Both would then take a moment to pause and imagine time, look into one another’s eyes for a moment and realize so many decades had gone by, how blessed may we be to see such light in each other’s eyes … effortless, only spontaneity.

Theirs is a happy reunion, decades later when it seemed the planets had aligned in such a way to allow their lives to intermingle in a manner profound, that each day would be spent talking about how magical these times are, and how such a quiz upon our lives seems so confusing, yet simple. The coffee would be shared through the morning, and she would teach him how to cook again, and they would laugh at how easy the process was for both him to put together a meal and her to understand that someone might care for her, and she might care for someone as well.

He would go upstairs to ready himself for a morning walk and brushing past her room notice a sundress hanging in her bedroom, thinking only to himself, I don’t know if anyone could ever look so lovely as she will the day he might be graced with her presence in some outdoor venue in the week’s ahead. He would tell her that story, and then she would return with one of him standing in her doorway with a book bag and strap around his shoulder waiting for her to open the door. Utterances that came out of their mouths were words like charming, and elegant, and real, and now.

They took that first walk together in the snow at a familiar childhood island, where trails of walkers well established took them around the perimeter of the water. She broke the trail for a moment to show him some cut up wood whose faces of circled slice looked like turkeys with their rings and ruffled edges. He thought for a moment whether he should just agree, but then upon further glance he realized she was right, and the markings were a perfect playground for a thanksgiving treat. This walk seemed to hold a special promise having brought two lives together whom hadn’t known one another’s paths for years, yet could remember a name, a time, a memory like it was yesterday. By the time they reached the car, the crisp air of a late winter morning frosting cheeks, he thought to himself, and he wondered. They had been together now for less then a day, and he was about to say good-bye. (Should I kiss her?

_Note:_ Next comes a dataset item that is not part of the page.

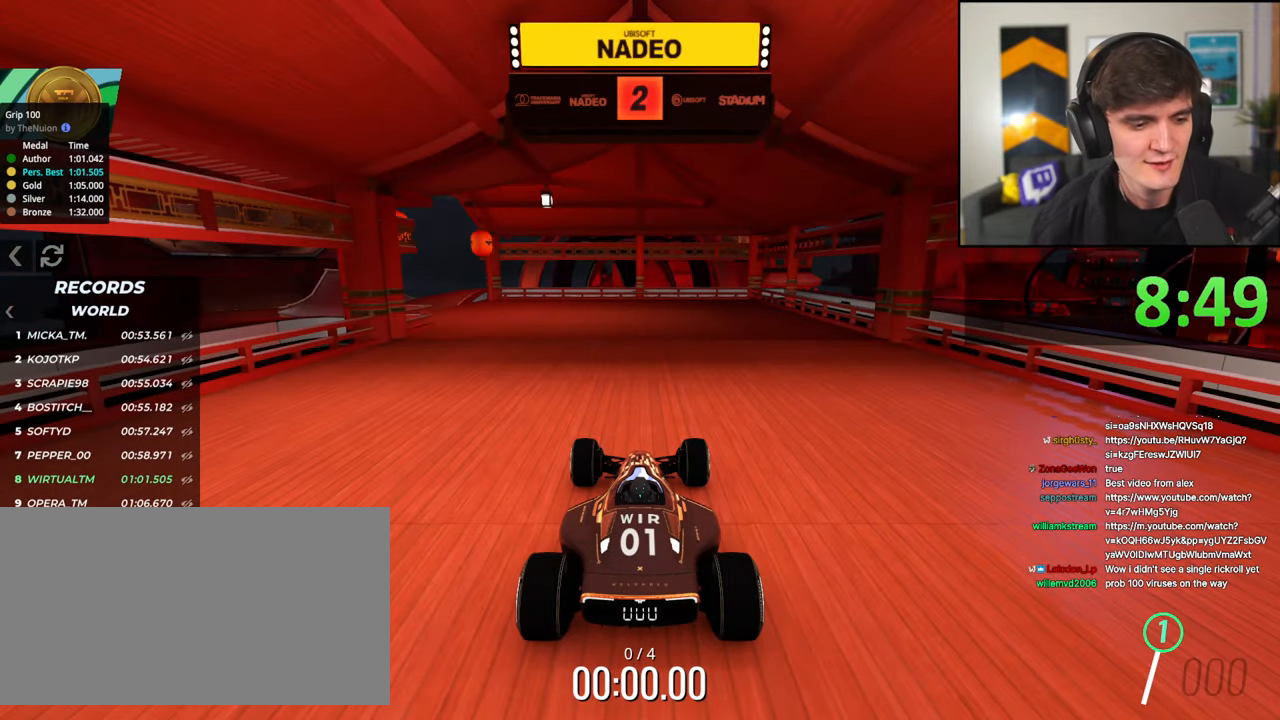
{"keys": ["up"], "events": []}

Should I ask her for a kiss?) His mind was running fast, and he felt like a teenager. He smiled and held her close, and she didn’t resist. He asked if he could and she said yes. That morning, in the parking lot of a childhood memory, the two young lovers embraced and shared a kiss, one that would send shivers through them both not just in that moment, but in decades of time that had been lost with one another and now found again.

We all wish to believe stories like this will go on and time allows chapters to be added, moments to be reminded, and new memories to be created. Thus will begin a retelling of a lovely chapter in the life of ‘the hippie girlfriend.’